Der Teufelskreis der Aufrechterhaltung
Zusätzlich spielen psychische Faktoren auch in der Aufrechterhaltung von Tinnitus eine enorme Rolle. So kann sich die Wahrnehmung des Ohrensausens selbst verstärken, wenn es von der betroffenen Person mit viel negativer Bewertung und Aufmerksamkeit bedacht wird.
Wichtig: Begibt man sich in Behandlung, so erkennt man ihre Qualität daran, dass von Anfang an auch psychische Ursachen in Betracht gezogen werden. Der Tinnitus ist eine Erkrankung, die viele Ursachen haben kann, die z.T. auch miteinander verknüpft sind. Das macht die Erkrankung sehr komplex und sollte von Fachkräften von Beginn an berücksichtigt werden.

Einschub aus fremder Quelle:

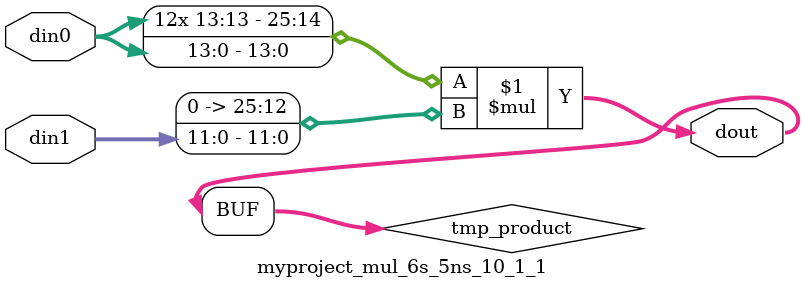
<source format=v>

`timescale 1 ns / 1 ps

 module myproject_mul_6s_5ns_10_1_1(din0, din1, dout);
parameter ID = 1;
parameter NUM_STAGE = 0;
parameter din0_WIDTH = 14;
parameter din1_WIDTH = 12;
parameter dout_WIDTH = 26;

input [din0_WIDTH - 1 : 0] din0; 
input [din1_WIDTH - 1 : 0] din1; 
output [dout_WIDTH - 1 : 0] dout;

wire signed [dout_WIDTH - 1 : 0] tmp_product;


























assign tmp_product = $signed(din0) * $signed({1'b0, din1});









assign dout = tmp_product;





















endmodule

</source>
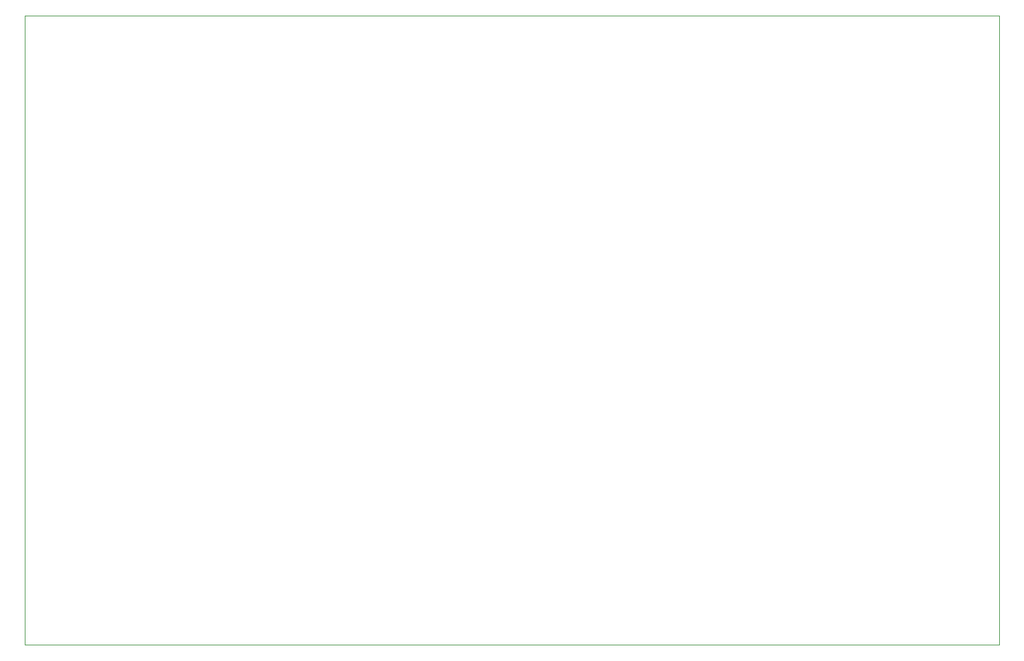
<source format=gm1>
G04 #@! TF.GenerationSoftware,KiCad,Pcbnew,(5.1.5)-3*
G04 #@! TF.CreationDate,2021-07-25T13:57:05-05:00*
G04 #@! TF.ProjectId,IRF510-Amplifier,49524635-3130-42d4-916d-706c69666965,rev?*
G04 #@! TF.SameCoordinates,Original*
G04 #@! TF.FileFunction,Profile,NP*
%FSLAX46Y46*%
G04 Gerber Fmt 4.6, Leading zero omitted, Abs format (unit mm)*
G04 Created by KiCad (PCBNEW (5.1.5)-3) date 2021-07-25 13:57:05*
%MOMM*%
%LPD*%
G04 APERTURE LIST*
%ADD10C,0.100000*%
G04 APERTURE END LIST*
D10*
X202000000Y-19800000D02*
X202000000Y-101400000D01*
X75600000Y-19800000D02*
X202000000Y-19800000D01*
X75600000Y-101400000D02*
X75600000Y-19800000D01*
X202000000Y-101400000D02*
X75600000Y-101400000D01*
M02*

</source>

Eins vorweg: Sie sind dem Tinnitus nicht hilflos ausgeliefert. Es gibt mittlerweile viele Kliniken und ambulante Therapeuten, die sich auf die Behandlung von psychischen Folgen und Ursachen spezialisiert haben. Folgende Therapiemethoden werden häufig angewandt:
• Entspannungsverfahren: den allgemeinen Stress und die Belastung durch den Tinnitus reduzieren
• kognitive Umstrukturierung: negative Bewertung des Ohrgeräuschs verändern und negative Gedanken reduzieren
• Akzeptanz: den Tinnitus akzeptieren und ihn nicht mehr in den Fokus rücken lassen
• Gesprächspsychotherapie: belastende Themen im Leben ansprechen und nach Lösungswegen suchen
• Sporttherapie: Stressabbau durch Bewegung
• Hörtherapie: experimentieren, welche Geräusche den störenden Tinnitus möglicherweise verdecken können (noise-cancelling)

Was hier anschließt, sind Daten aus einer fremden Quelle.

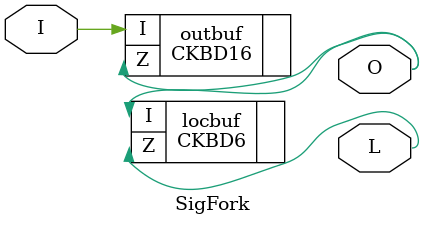
<source format=v>

`ifndef SIG_FORK
`define SIG_FORK

module SigFork (
    input wire I,
    output wire L,
    output wire O
);

CKBD16 outbuf (.I(I), .Z(O));
CKBD6 locbuf (.I(O), .Z(L));

endmodule

`endif
</source>
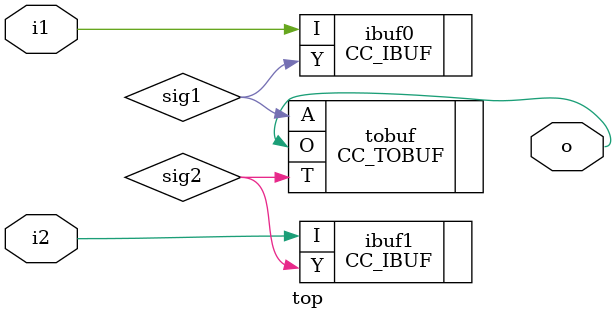
<source format=v>
module top (
	input  i1,
    input  i2,

	output o
);
	wire sig1, sig2;
	CC_IBUF ibuf0 (.I(i1), .Y(sig1));
	CC_IBUF ibuf1 (.I(i2), .Y(sig2));

	CC_TOBUF tobuf (.A(sig1), .T(sig2), .O(o));
endmodule

</source>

• Biofeedback: die eigene Stressreaktion besser einschätzen können
• Psychoedukation: in Hinblick auf Schlafhygiene, Umgang mit Belastung etc.

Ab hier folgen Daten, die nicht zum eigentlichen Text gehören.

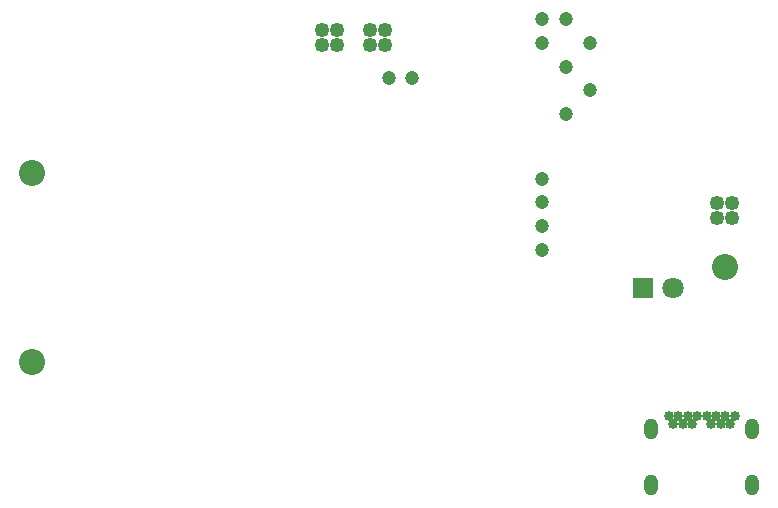
<source format=gbs>
G04 Layer_Color=16711935*
%FSLAX25Y25*%
%MOIN*%
G70*
G01*
G75*
%ADD81C,0.04737*%
%ADD87C,0.04934*%
%ADD88C,0.07099*%
%ADD89R,0.07099X0.07099*%
%ADD90C,0.03359*%
%ADD91O,0.04737X0.07099*%
%ADD92C,0.08674*%
D81*
X204724Y92520D02*
D03*
Y100394D02*
D03*
Y108268D02*
D03*
Y116142D02*
D03*
X220472Y145669D02*
D03*
X212598Y137795D02*
D03*
Y153543D02*
D03*
X220472Y161417D02*
D03*
X212598Y169291D02*
D03*
X204724Y161417D02*
D03*
X161417Y149606D02*
D03*
X153543D02*
D03*
X204724Y169291D02*
D03*
D87*
X268035Y103209D02*
D03*
X263035D02*
D03*
X268035Y108209D02*
D03*
X263035D02*
D03*
X131358Y160886D02*
D03*
Y165886D02*
D03*
X136358Y160886D02*
D03*
Y165886D02*
D03*
X147106Y160886D02*
D03*
Y165886D02*
D03*
X152106Y160886D02*
D03*
Y165886D02*
D03*
D88*
X248124Y79724D02*
D03*
D89*
X238124D02*
D03*
D90*
X256299Y37126D02*
D03*
X259449D02*
D03*
X253150D02*
D03*
X262598D02*
D03*
X250000D02*
D03*
X265748D02*
D03*
X246850D02*
D03*
X268898D02*
D03*
X254724Y34370D02*
D03*
X261024Y34370D02*
D03*
X251575Y34370D02*
D03*
X264173Y34370D02*
D03*
X248425Y34370D02*
D03*
X267323D02*
D03*
D91*
X274685Y32598D02*
D03*
X241063D02*
D03*
X274685Y13976D02*
D03*
X241063D02*
D03*
D92*
X265620Y86614D02*
D03*
X34449Y118110D02*
D03*
Y55118D02*
D03*
M02*

</source>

• medikamentöse Unterstützung: wenn sich im Verlauf oder bereits im Vorfeld eine psychische Störung zeigt, werden ggf. Medikamente unterstützend verschrieben
Eine weitere Methode ist das sog. „Reframing“, die auch hier den Abschluss bilden soll. Reframing bedeutet, Ereignissen oder Empfindungen einen anderen Rahmen zu geben und sie so umzudeuten. Im Fall eines Tinnitus wäre es eine Idee, ihn nicht mehr als „störende, nervige und leidbringende“ Erfahrung zu betiteln, sondern als „Signal des Körpers, besser auf sich selbst zu achten“. Vielleicht hilft Ihnen dieser kleine Tipp ja, die Behandlung in Angriff zu nehmen oder sich für die weitere Behandlung zu motivieren.